- _WORK REQUEST_: Your task is to repeat the entries below exactly and to leave their images out.

Entries taken from a collection
'''

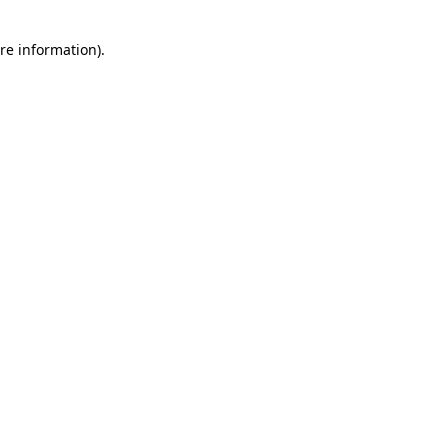
re information).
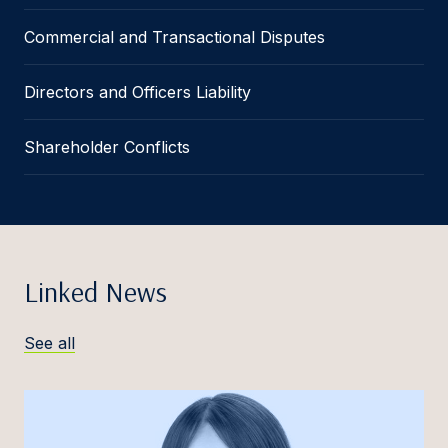
Commercial and Transactional Disputes
Directors and Officers Liability
Shareholder Conflicts
Linked News
See all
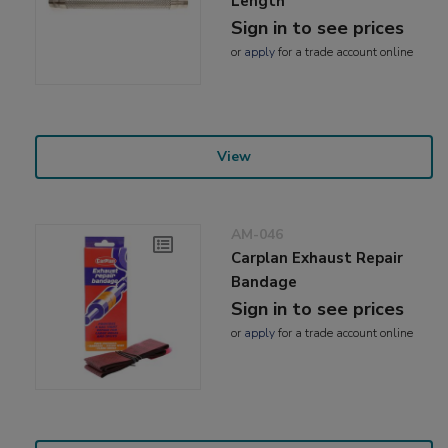
Length
Sign in to see prices
or
apply
for a trade account online
View
AM-046
Carplan Exhaust Repair
Bandage
Sign in to see prices
or
apply
for a trade account online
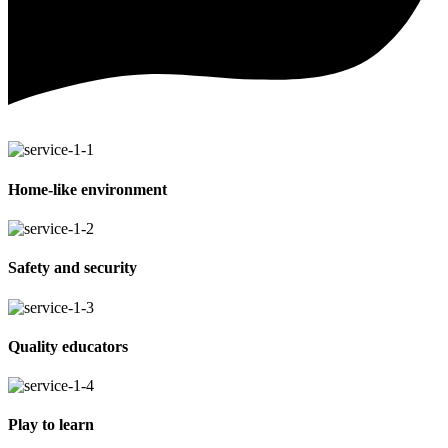
Home-like environment
Safety and security
Quality educators
Play to learn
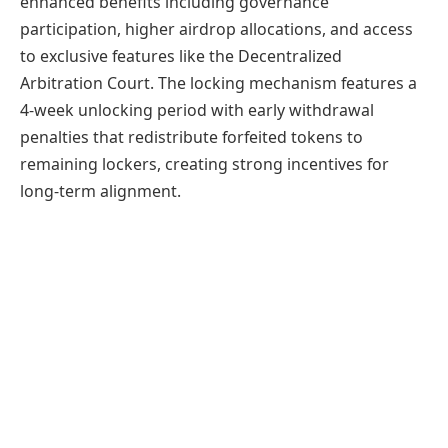
enhanced benefits including governance
participation, higher airdrop allocations, and access
to exclusive features like the Decentralized
Arbitration Court. The locking mechanism features a
4-week unlocking period with early withdrawal
penalties that redistribute forfeited tokens to
remaining lockers, creating strong incentives for
long-term alignment.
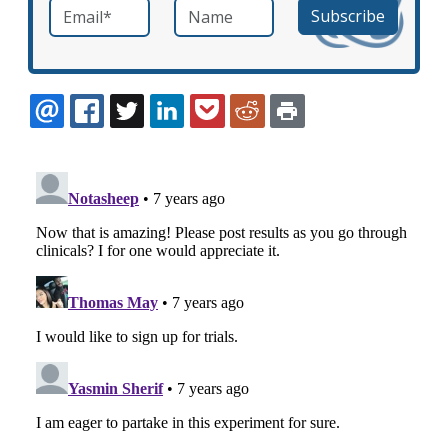
Email
*
Name
required
EMAIL
FACEBOOK
TWITTER
LINKEDIN
POCKET
REDDIT
PRINT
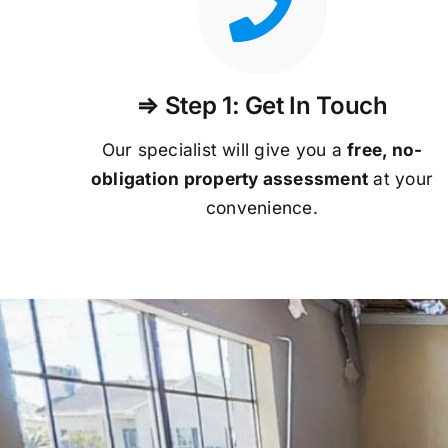
⇒ Step 1: Get In Touch
Our specialist will give you a
free, no-
obligation property assessment
at your
convenience.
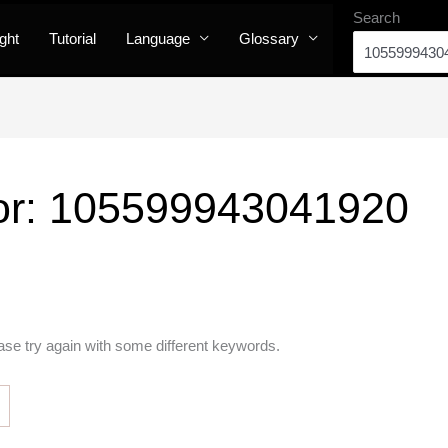
Search
ight
Tutorial
Language
Glossary
or:
105599943041920
ase try again with some different keywords.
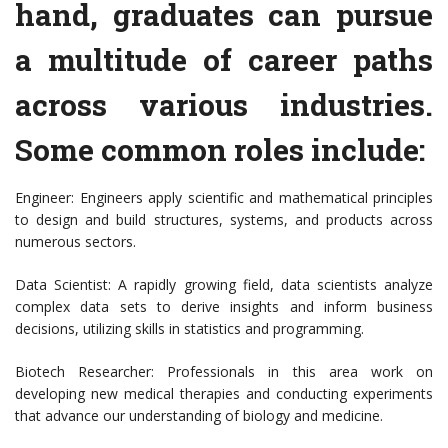
hand, graduates can pursue
a multitude of career paths
across various industries.
Some common roles include:
Engineer: Engineers apply scientific and mathematical principles
to design and build structures, systems, and products across
numerous sectors.
Data Scientist: A rapidly growing field, data scientists analyze
complex data sets to derive insights and inform business
decisions, utilizing skills in statistics and programming.
Biotech Researcher: Professionals in this area work on
developing new medical therapies and conducting experiments
that advance our understanding of biology and medicine.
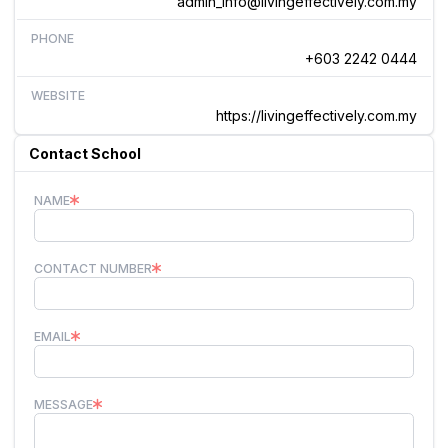
admin_info@livingeffectively.com.my
PHONE
+603 2242 0444
WEBSITE
https://livingeffectively.com.my
Contact School
NAME
CONTACT NUMBER
EMAIL
MESSAGE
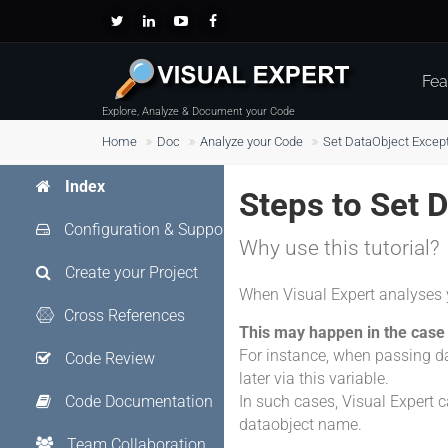
Fea
Explore, Analyze & Document your Code
Home
Doc
Analyze your Code
Set DataObject Excep
Index
Steps to Set 
Configuration & Support
Why use this tutorial?
Create your Project
When Visual Expert analyses 
Cross References
This may happen in the case 
For instance, when passing da
Code Review
later via this variable.
Code Documentation
In such cases, Visual Expert ca
dataobject name.
Team Collaboration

'''

- _RESPONSE BELOW_:
re information).
Commercial and Transactional Disputes
Directors and Officers Liability
Shareholder Conflicts
Linked News
See all
Length
Sign in to see prices
or
apply
for a trade account online
View
AM-046
Carplan Exhaust Repair
Bandage
Sign in to see prices
or
apply
for a trade account online
Home-like environment
Safety and security
Quality educators
Play to learn
enhanced benefits including governance
participation, higher airdrop allocations, and access
to exclusive features like the Decentralized
Arbitration Court. The locking mechanism features a
4-week unlocking period with early withdrawal
penalties that redistribute forfeited tokens to
remaining lockers, creating strong incentives for
long-term alignment.
Email
*
Name
required
EMAIL
FACEBOOK
TWITTER
LINKEDIN
POCKET
REDDIT
PRINT
⇒ Step 1: Get In Touch
Our specialist will give you a
free, no-
obligation property assessment
at your
convenience.
Search
ight
Tutorial
Language
Glossary
or:
105599943041920
ase try again with some different keywords.
hand, graduates can pursue
a multitude of career paths
across various industries.
Some common roles include:
Engineer: Engineers apply scientific and mathematical principles
to design and build structures, systems, and products across
numerous sectors.
Data Scientist: A rapidly growing field, data scientists analyze
complex data sets to derive insights and inform business
decisions, utilizing skills in statistics and programming.
Biotech Researcher: Professionals in this area work on
developing new medical therapies and conducting experiments
that advance our understanding of biology and medicine.
admin_info@livingeffectively.com.my
PHONE
+603 2242 0444
WEBSITE
https://livingeffectively.com.my
Contact School
NAME
CONTACT NUMBER
EMAIL
MESSAGE
Fea
Explore, Analyze & Document your Code
Home
Doc
Analyze your Code
Set DataObject Excep
Index
Steps to Set 
Configuration & Support
Why use this tutorial?
Create your Project
When Visual Expert analyses 
Cross References
This may happen in the case 
For instance, when passing da
Code Review
later via this variable.
Code Documentation
In such cases, Visual Expert ca
dataobject name.
Team Collaboration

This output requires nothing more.